## Passage to read
# # # #
Third, a raft of aberrations needs to be urgently addressed, such as corruption, poor governance, administrative failure, poverty, unemployment, and inadequate infrastructure. By addressing these areas, lasting peace in the Northeastern states of India can be envisaged.
Fourth, strict surveillance of the Indo-Burmese border, particularly in towns such as Moreh, would be beneficial since insurgents are believed to obtain weapons through it.[110] The government has taken several measures by deploying central security forces to provide security to vulnerable institutions and installations, sharing intelligence inputs, and providing financial assistance to strengthen the local police force and intelligence agencies through the Police Modernization Scheme. The security apparatus and counter-insurgency operations have been further strengthened by the center reimbursing the state government on security related expenditures. This scheme has been implemented in all Northeastern states, except Mizoram and Sikkim because they are relatively peaceful. The central government has also helped raise additional forces through India Reserve Battalions.[111]
The issue of statehood and identity preservation for subnational, ethnic, and cultural groups is a multifaceted and complex challenge. Decentralizing political and economic management could be a viable option to ensure a more equitable distribution of decision-making authority. The federal concept must be pragmatically used in its approach to the center-state relationship, and between the state and local governments. Decentralized power structures could combat separatism in the Northeast and throughout India. In the Northeast, as insurgency and underdevelopment are inextricably linked, measures used in isolation, such as administrative, economic, and political, are unlikely to yield positive results. A comprehensive strategy that considers the diverse social, cultural, and ethnic groups of the region is essential. Socioeconomic inequality is the basis of insurgency in the Northeast. The problem-solving process must, therefore, prioritize the region’s economic growth and address its backwardness. The contradiction between equality and efficiency is severe in the region, and societal unrest will undermine development efforts if equality is not secured. It is necessary to include all the grassroots’ groups in the development process—given the diversity of the population—with their fair share of expenses and rewards to ensure social cohesion and equitable development.
# # # #
## Given records
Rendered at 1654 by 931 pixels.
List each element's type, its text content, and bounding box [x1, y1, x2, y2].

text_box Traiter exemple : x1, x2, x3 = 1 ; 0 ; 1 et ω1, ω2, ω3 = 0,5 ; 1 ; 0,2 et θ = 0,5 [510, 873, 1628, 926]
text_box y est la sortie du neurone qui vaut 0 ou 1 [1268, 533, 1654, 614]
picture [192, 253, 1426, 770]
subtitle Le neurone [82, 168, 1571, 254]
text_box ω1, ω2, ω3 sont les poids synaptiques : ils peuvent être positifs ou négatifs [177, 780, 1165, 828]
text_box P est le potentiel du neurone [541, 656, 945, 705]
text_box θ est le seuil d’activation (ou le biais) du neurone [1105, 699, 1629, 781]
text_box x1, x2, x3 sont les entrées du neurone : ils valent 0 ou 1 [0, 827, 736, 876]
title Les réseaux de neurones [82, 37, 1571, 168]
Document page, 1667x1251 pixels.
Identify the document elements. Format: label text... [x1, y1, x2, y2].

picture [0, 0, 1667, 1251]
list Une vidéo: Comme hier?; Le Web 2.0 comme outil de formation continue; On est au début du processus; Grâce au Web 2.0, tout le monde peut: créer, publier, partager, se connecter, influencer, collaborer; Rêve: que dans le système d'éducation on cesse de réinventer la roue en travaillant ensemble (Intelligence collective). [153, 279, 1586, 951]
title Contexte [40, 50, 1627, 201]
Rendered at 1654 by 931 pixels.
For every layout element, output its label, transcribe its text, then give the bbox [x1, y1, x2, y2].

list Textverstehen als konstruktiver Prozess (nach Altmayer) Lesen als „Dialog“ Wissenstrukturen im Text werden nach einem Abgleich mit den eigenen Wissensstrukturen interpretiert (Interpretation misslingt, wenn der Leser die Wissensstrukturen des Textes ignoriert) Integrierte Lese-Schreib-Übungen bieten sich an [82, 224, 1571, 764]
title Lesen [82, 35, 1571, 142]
# # # #
## Tasks to perform
(a) Please retype the passage on insurgency in Northeast India between "Third, a raft" and "can be envisaged.", inclusive.
(b) Write what comes next in the passage on insurgency in Northeast India, picking up after its final sentence.

## Task-by-task results
(a)
Third, a raft of aberrations needs to be urgently addressed, such as corruption, poor governance, administrative failure, poverty, unemployment, and inadequate infrastructure. By addressing these areas, lasting peace in the Northeastern states of India can be envisaged.

(b)
Finally, in order to address the indigenous people’s concerns about losing their independence and identity, it is imperative to ensure their protection and preservation. The merger of Manipur in the Indian union has not been without disagreement, and there had been significant tussle over it. The transition has not been smooth. At present, however, development and growth cannot occur without peace in the state. The attainment of peace in Manipur is an uphill task due to visible, multilayered conflicts and issues. The local population needs to realize that political progress and development cannot be achieved solely on the basis of external financing. Most Northeastern state governments depend on the central government for financial and nonfinancial support. There is a need to reduce nonpriority expenditures or waste, in order to better utilize the resources from the central government. It is also essential to create local resources that reduce regional inequity and waste, and empower the people with actual political power.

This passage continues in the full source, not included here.